===== RECORD LIST =====

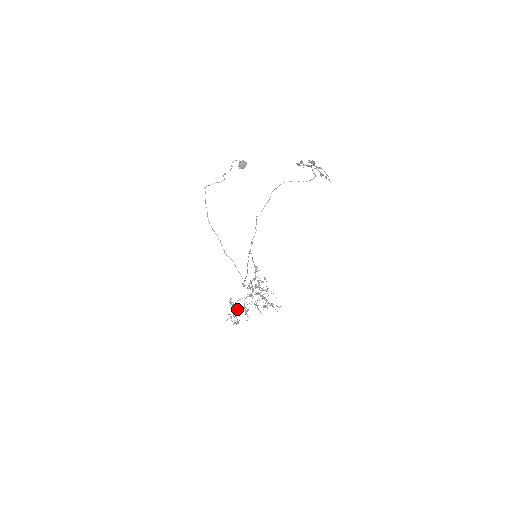
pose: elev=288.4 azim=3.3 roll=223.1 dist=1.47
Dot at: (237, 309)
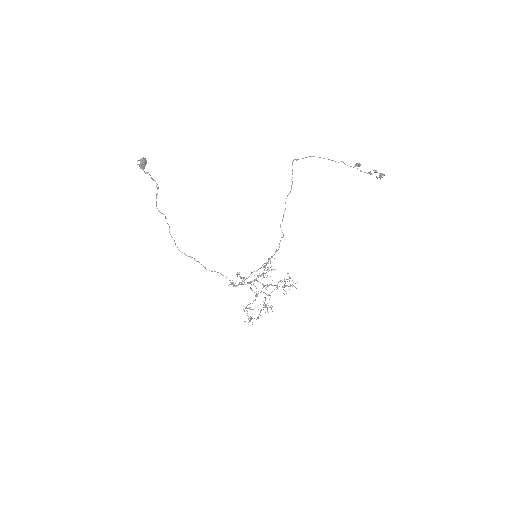
Dot at: occluded
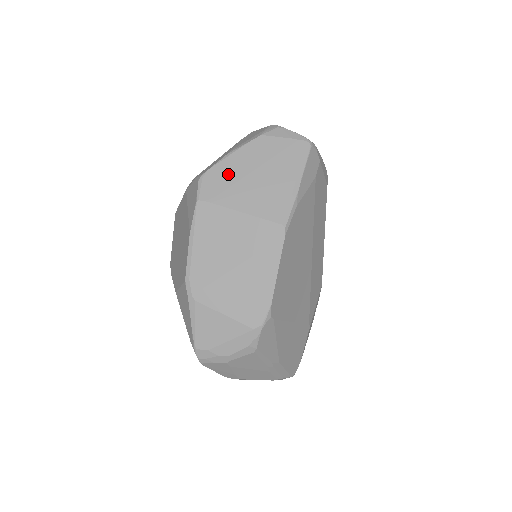
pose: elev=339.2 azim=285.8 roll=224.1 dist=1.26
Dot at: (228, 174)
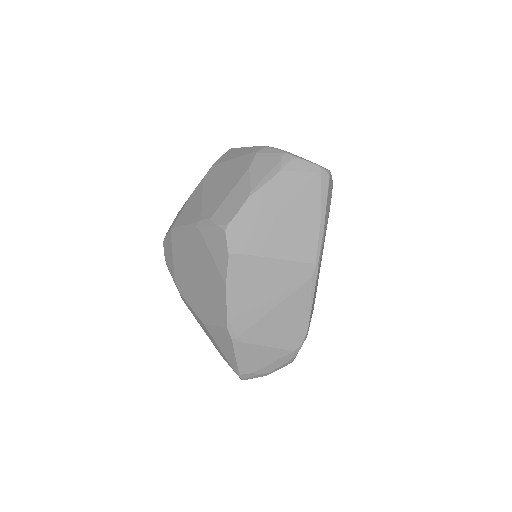
Dot at: (255, 221)
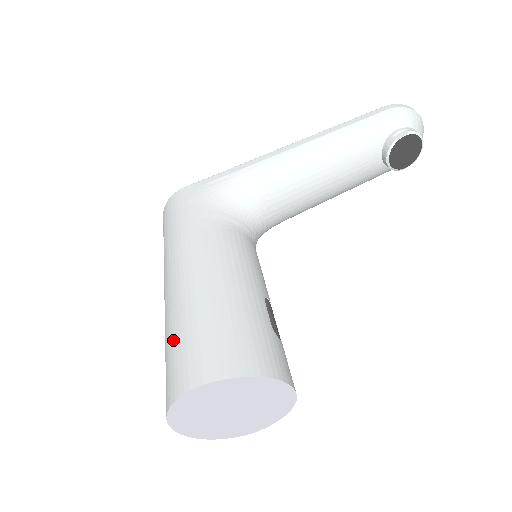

=====

DO THIS —
Rewrite the material above, replacing "pose" with "camera" and leaving everything else unchanged. Leave the pictures out.

RIGHT ANSWER —
camera: elev=288.4 azim=3.3 roll=223.1 dist=1.47
Dot at: (237, 309)
Dot at: occluded
camera: elev=339.2 azim=285.8 roll=224.1 dist=1.26
Dot at: (228, 174)
Dot at: (255, 221)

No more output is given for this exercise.